This paper introduces NUMINA, a training-free "identify-then-guide" framework designed to correct numerical misalignments in text-to-video (T2V) diffusion models. By extracting and refining latent layouts from attention heads, it achieves state-of-the-art counting accuracy across various DiT-based models like Wan2.1 and CogVideoX.
TL;DR
Text-to-Video (T2V) models often "fail at math," struggling to generate the exact number of objects requested in a prompt. NUMINA is a training-free framework that identifies numerical discrepancies in the model's latent space and uses a refined attention-guidance mechanism to ensure that what you see matches what you counted. It boosts counting accuracy by up to 7.4% on SOTA models like Wan2.1 without requiring any retraining.
Problem & Motivation: Why Models Can't Count
Even the most advanced T2V models (like Sora or Wan2.1) prioritize visual fidelity and motion over strict numerical alignment. The authors identify two core killers:
- Semantic Weakness: Unlike nouns or verbs, numerical tokens (e.g., "four") result in diffuse, low-contrast cross-attention maps. The model "knows" there are cats, but doesn't "know" exactly where the fourth one should be.
- Instance Ambiguity: In the heavily downsampled spatiotemporal latent space of Diffusion Transformers (DiT), individual object boundaries become blurred, making it easy for the model to "merge" or "ghost" instances.
Previous "fixes" relied on Seed Search (trial and error) or Prompt Enhancement, both of which are unreliable for high-count scenarios (e.g., asking for 8 objects).
Methodology: The Identify-then-Guide Paradigm
NUMINA operates in two distinct phases that tap into the model's internal "latent intuition" before the video is even fully rendered.
Phase 1: Numerical Misalignment Identification
The framework performs a "pre-token" denoising step to extract a Countable Layout. It doesn't just average all attention; it dynamically selects the most instance-discriminative self-attention heads (using PCA and edge clarity scores) and the most text-concentrated cross-attention heads. By fusing these, it creates a map where objects are represented as distinct, countable clusters.

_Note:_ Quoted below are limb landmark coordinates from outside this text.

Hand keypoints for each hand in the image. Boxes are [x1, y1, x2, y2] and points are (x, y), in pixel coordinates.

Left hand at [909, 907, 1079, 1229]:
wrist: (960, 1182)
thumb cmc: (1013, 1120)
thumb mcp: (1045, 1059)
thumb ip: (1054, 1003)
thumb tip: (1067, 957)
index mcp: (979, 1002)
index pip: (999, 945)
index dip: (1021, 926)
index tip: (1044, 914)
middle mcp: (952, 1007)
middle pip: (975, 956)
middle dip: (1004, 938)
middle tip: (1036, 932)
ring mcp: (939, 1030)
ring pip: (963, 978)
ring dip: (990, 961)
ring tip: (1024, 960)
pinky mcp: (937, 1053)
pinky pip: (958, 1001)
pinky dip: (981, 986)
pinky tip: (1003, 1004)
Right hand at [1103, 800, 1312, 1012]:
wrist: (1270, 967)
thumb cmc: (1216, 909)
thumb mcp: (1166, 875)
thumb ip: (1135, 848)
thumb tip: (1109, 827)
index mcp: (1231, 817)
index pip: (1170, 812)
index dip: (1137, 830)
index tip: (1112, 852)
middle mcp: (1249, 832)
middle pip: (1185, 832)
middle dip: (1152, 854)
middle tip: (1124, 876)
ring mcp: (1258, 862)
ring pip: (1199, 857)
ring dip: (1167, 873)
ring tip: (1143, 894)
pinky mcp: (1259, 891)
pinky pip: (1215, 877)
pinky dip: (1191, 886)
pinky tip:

Figure 1: The two-phase pipeline: Identify the count error, then guide the re-synthesis.
Phase 2: Refinement and Guided Generation
Once a discrepancy is found (e.g., the prompt asked for 3 cats but the layout only shows 2), NUMINA intervenes:
- Object Removal: Erases the smallest, least significant region to minimize structural disruption.
- Object Addition: Inserts a "template" (either a circle or a copy of an existing instance) into the layout using a heuristic cost function that balances spatial logic and temporal stability.
- Attention Modulation: During the final generation, the model's cross-attention is "boosted" in the new areas and "suppressed" in the removed ones.
Experiments & Results
The authors introduced CountBench, a rigorous benchmark with 210 prompts evaluating counts from 1 to 8 across multiple categories.
Quantifiable Gains
NUMINA consistently outperformed specialized baselines. Notably, it allowed a "small" 1.3B parameter model to achieve a counting accuracy of 49.7%, effectively beating the baseline performance of a much larger 5B model (47.8%).
Table 1: Performance comparison across different model scales. NUMINA provides the highest gain in CountAcc and CLIP scores.
Visual Evidence
Qualitative results show that while commercial models often lose track of one or two objects in complex scenes (like "three cyclists and three goats"), NUMINA maintains a perfect tally while keeping the motion fluid and the style consistent.
Figure 2: Comparisons against advanced commercial models show NUMINA's superior ability to respect specific numerals.
Critical Analysis & Conclusion
NUMINA's greatest strength is its training-free nature. It proves that the "intelligence" to count is already latent within these models; it just needs a more structured way to express itself. By extracting a discrete layout and using it as a guidance signal, NUMINA bridges the gap between fuzzy neural representations and hard cardinal constraints.
Limitations: The method currently relies on raw attention heads, which can sometimes over-segment an object (e.g., treating a cat's head and body as two separate counts). Future iterations might benefit from integrating "holistic perceptual grouping" to better define what constitutes a single "instance."
In conclusion, NUMINA represents a significant step towards precision-controllable T2V, making these models viable for instructional videos and data-driven visualizations where "close enough" is not an option.